_AVAILABLE DATA_:
★ ★ ★

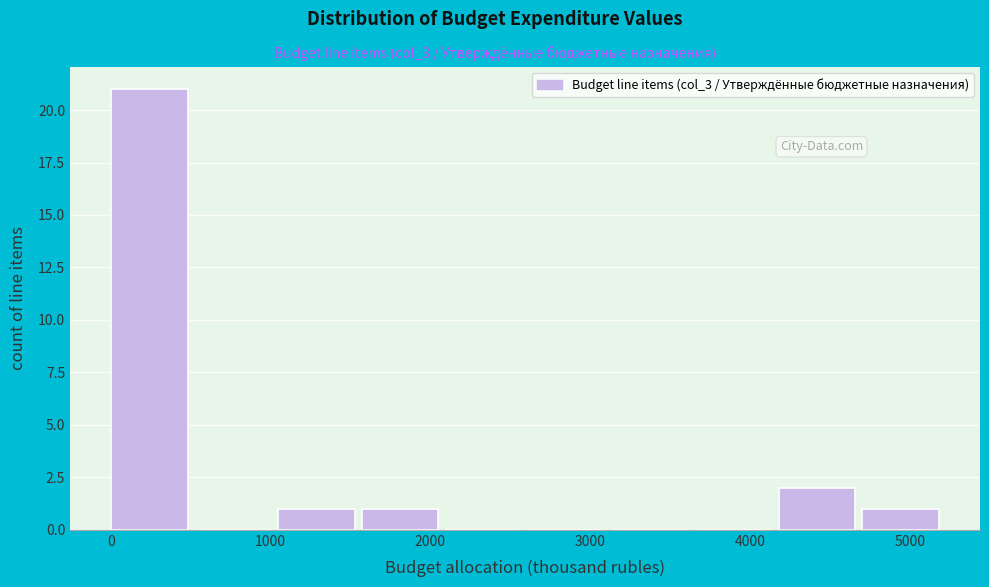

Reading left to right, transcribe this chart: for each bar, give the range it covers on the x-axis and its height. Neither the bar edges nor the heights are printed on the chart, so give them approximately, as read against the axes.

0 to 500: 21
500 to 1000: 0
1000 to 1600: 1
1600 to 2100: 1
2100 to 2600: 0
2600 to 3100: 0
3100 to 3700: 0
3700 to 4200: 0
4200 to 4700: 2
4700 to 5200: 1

★ ★ ★

_BRIEF_: Set down the listing above word for word, leaving out the picture.

_RESULT_:
Reading left to right, transcribe this chart: for each bar, give the range it covers on the x-axis and its height. Neither the bar edges nor the heights are printed on the chart, so give them approximately, as read against the axes.

0 to 500: 21
500 to 1000: 0
1000 to 1600: 1
1600 to 2100: 1
2100 to 2600: 0
2600 to 3100: 0
3100 to 3700: 0
3700 to 4200: 0
4200 to 4700: 2
4700 to 5200: 1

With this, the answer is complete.